__Task description__: Please list every year the surfing and reef text below gives for a mass bleaching event.

__Document text__:
The Riding Collective's Sacred Sites archive includes entries for terrain that will be directly affected: Pipeline (the Banzai Pipeline's North Shore ecosystem), Mavericks, and — though it is not yet formally listed — every backcountry zone in the Alps and Rockies that depends on glacial melt for its snowpack. These are not amenities. They are the substrate of the culture.

The snow is leaving. The question is what we do while it is still here.


Chapter 2: Water

The Reef Dies, and the Wave Dies With It

A wave is not water. A wave is energy passing through water, shaped by the terrain beneath it. This is the fact that non-surfers do not grasp, and it is the fact that makes the coral crisis a surfing crisis.

The waves at Pipeline — the most consequential wave in surfing history, the place that built the sport's modern identity — break the way they do because of the reef. The first reef, the second reef, the third reef: each is a shelf of living coral that forces the swell upward into the hollow barrels that made Pipeline sacred. If the reef degrades, the wave changes. Not disappears — changes. The shape, the speed, the hollowness, the predictability that allows a human body to occupy the tube — all of that is a function of reef architecture.

Globally, coral reefs are in crisis that no serious scientist disputes. The IPCC's Sixth Assessment Report projects that at 1.5 degrees Celsius of global warming, 70-90% of tropical coral reefs will be lost. At 2 degrees, the figure exceeds 99%. The mass bleaching events of 2016, 2017, 2020, 2023, and 2024 have already killed vast sections of reef worldwide. NOAA's Coral Reef Watch confirmed that 2023-2024 constituted the fourth global bleaching event on record and the most geographically extensive.

For surfing, the implications are site-specific and devastating. Teahupo'o, the Tahitian reef break that hosted the 2024 Olympic surfing events, sits on a reef system that is already showing bleaching stress. The controversy over the construction of an aluminum judging tower on the reef — which provoked international protests and a petition signed by over 240,000 people — was a preview of the terrain defense battles that will define surfing's future. The tower was a single structure. The bleaching is structural.

At Cloudbreak in Fiji, where the reef pass creates one of the most powerful left-hand waves on earth, marine surveys have documented significant coral loss in the shallower sections of the reef since 2016. The wave still breaks. But reef degradation is not binary. It is a gradient, and along that gradient, the wave quality shifts in ways that accumulate over decades.

__Records provided__:
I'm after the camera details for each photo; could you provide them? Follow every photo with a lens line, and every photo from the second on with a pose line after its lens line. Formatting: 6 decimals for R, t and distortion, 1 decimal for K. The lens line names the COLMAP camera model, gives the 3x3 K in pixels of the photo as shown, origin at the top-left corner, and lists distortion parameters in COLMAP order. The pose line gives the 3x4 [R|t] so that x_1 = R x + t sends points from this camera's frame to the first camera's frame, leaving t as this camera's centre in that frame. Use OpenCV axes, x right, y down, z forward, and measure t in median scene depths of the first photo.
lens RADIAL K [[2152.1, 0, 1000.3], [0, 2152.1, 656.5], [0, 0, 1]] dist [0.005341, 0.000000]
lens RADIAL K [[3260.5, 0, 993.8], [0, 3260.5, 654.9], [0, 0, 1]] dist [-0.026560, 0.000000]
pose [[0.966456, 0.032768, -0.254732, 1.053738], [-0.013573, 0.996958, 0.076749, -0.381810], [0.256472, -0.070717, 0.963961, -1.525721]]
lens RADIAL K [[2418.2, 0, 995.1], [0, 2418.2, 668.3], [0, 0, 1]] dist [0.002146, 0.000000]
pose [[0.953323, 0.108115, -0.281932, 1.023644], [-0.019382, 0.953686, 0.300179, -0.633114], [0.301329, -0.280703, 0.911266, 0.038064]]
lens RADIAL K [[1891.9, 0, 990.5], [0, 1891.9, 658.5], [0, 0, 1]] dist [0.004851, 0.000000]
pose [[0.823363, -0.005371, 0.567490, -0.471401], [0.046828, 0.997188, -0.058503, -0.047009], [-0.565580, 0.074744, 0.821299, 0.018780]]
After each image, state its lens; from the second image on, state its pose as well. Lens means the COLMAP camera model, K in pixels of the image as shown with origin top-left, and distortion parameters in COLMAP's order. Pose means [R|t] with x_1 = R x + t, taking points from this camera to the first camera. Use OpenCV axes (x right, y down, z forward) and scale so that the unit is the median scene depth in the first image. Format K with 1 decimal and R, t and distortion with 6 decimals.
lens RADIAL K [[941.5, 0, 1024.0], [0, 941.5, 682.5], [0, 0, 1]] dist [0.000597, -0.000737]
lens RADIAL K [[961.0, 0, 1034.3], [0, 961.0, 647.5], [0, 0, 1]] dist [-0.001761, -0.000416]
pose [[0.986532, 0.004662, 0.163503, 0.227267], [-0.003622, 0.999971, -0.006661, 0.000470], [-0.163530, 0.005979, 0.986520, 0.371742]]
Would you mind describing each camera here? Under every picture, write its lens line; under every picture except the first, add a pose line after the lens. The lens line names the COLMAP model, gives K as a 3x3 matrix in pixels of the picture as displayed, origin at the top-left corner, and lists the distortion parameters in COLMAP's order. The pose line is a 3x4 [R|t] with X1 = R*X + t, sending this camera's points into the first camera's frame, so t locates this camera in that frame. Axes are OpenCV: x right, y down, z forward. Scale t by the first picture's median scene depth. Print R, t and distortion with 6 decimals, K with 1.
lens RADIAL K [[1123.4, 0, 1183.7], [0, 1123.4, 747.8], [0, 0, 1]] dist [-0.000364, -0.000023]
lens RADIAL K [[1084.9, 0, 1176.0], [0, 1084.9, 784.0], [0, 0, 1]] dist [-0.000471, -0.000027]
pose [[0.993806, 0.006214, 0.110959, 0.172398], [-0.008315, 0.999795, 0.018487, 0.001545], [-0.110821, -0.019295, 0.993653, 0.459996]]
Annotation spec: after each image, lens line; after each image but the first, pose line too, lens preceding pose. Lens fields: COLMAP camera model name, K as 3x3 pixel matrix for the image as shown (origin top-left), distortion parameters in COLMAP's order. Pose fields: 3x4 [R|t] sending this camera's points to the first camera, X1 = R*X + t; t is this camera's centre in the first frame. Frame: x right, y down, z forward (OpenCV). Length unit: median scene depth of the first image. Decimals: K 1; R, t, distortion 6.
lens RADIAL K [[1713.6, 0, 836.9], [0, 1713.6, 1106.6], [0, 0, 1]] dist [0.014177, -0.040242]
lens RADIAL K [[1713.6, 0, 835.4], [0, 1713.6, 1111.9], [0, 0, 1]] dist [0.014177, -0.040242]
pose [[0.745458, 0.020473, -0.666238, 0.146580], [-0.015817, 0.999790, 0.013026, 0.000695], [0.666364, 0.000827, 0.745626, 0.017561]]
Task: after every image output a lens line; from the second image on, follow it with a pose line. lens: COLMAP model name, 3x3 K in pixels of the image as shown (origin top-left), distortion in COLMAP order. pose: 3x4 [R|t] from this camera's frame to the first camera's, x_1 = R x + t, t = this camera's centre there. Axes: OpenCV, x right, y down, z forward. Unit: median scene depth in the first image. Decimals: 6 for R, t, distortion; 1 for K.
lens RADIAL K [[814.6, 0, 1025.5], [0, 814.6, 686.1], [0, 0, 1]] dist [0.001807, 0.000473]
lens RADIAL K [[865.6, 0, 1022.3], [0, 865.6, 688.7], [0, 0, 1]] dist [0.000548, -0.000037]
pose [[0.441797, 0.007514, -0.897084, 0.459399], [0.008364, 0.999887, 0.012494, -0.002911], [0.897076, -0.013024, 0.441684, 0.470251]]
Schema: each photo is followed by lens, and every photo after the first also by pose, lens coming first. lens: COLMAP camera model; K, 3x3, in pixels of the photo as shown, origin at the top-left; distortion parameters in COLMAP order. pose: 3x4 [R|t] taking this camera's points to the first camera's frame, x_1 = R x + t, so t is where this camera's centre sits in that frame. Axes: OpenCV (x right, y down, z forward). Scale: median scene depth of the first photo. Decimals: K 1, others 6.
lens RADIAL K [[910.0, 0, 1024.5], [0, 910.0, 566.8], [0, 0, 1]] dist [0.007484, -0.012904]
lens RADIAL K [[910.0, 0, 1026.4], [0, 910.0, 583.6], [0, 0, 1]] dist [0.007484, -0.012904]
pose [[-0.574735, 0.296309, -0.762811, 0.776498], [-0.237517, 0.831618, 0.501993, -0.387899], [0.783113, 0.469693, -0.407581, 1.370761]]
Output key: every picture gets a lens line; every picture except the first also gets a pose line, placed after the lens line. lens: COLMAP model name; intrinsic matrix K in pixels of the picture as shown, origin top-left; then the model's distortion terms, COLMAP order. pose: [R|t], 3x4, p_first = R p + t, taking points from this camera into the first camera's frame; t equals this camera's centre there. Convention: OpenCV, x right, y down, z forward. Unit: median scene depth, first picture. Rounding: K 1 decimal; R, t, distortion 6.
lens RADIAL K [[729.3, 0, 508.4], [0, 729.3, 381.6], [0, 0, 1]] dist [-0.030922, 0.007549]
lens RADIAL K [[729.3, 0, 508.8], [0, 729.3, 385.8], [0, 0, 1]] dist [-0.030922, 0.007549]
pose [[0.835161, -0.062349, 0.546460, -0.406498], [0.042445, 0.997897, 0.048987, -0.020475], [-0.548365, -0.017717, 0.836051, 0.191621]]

__Your response__: 2016, 2017, 2020, 2023, 2024